DECLINE IN INDIVIDUAL INCOME INEQUALITY: SBI RESEARCH

  • SBI Research report reveals decline in individual income inequality in the country in past 8 years.
  • Key highlights of the report: From 2013-2014 to 2021-2022: 
    • In terms of Gini coefficient, income inequality of taxable income group has declined from 0.472 to 0.402. 
    • 36.3% of taxpayers have moved from lower income to higher income tax bucket. 
    • Top 2.5%of taxpayer’s contribution in income has declined from 2.81% to 2.28% 
    • Female labour force participation is rising.

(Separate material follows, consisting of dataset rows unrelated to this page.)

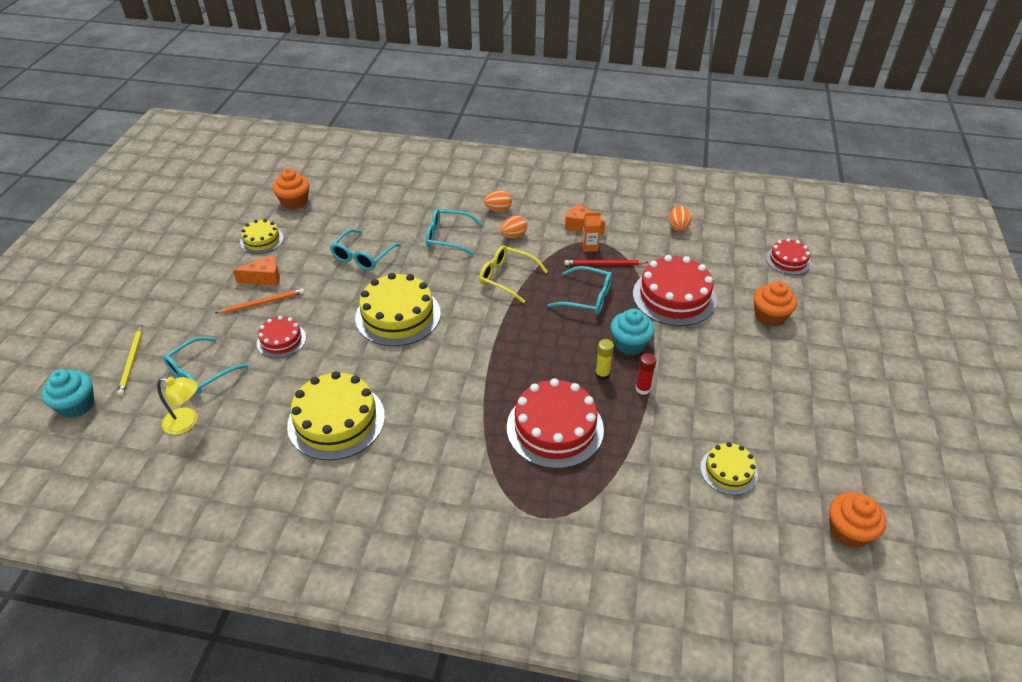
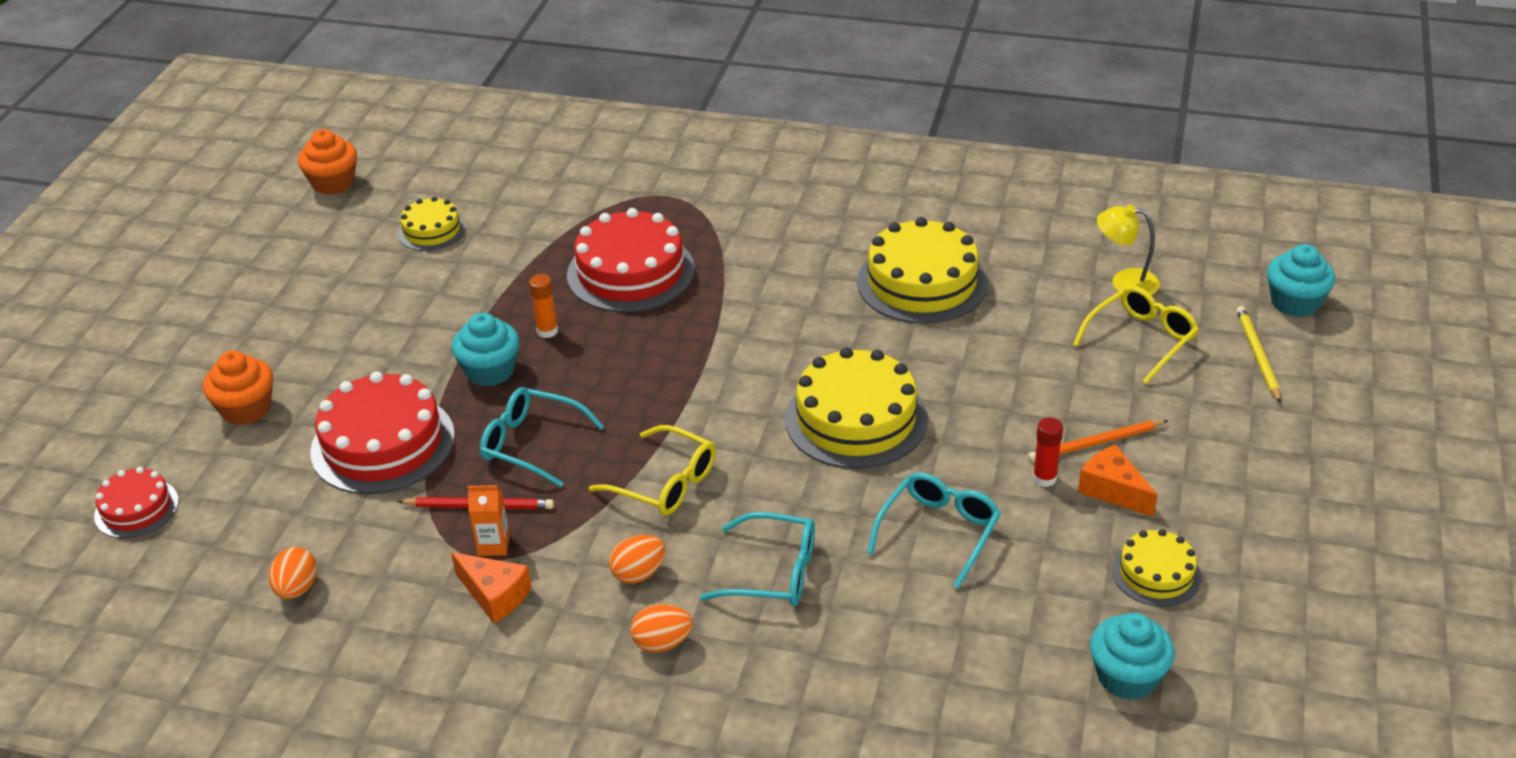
camera: 175 degrees left, 5 degrees down
(201, 373) = (1141, 340): turquoise glasses -> yellow glasses
(264, 278) = (1113, 490): orange cheese -> orange cheese turned 60 degrees clockwise
(281, 340) = (1037, 383): red cake -> none
(294, 202) = (1127, 677): orange cupcake -> turquoise cupcake
(602, 374) = (547, 331): yellow glue stick -> orange glue stick
(642, 389) = (496, 313): red glue stick -> red glue stick (1044, 478)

    • Micro firms are transitioning towards small, medium and large size firms. 
  • These findings dispel the notion of 'K '-shaped growth or recovery.
    • K-shaped recovery happens when different sections of an economy recover at starkly different rates. 
      • Many experts have suggested that post the COVID-19 pandemic, India is experiencing a 'K-shaped' recovery, where the rich thrive while the less privileged face challenges.
  • About Gini coefficient
    • Gini coefficient is a statistical measure of income or wealth inequality, ranging from 0 (perfect equality) to 1 (perfect inequality). 
      • Theoretically, values over 1 are possible due to negative income or wealth.
      • Gini coefficient larger than 0.40 is considered high.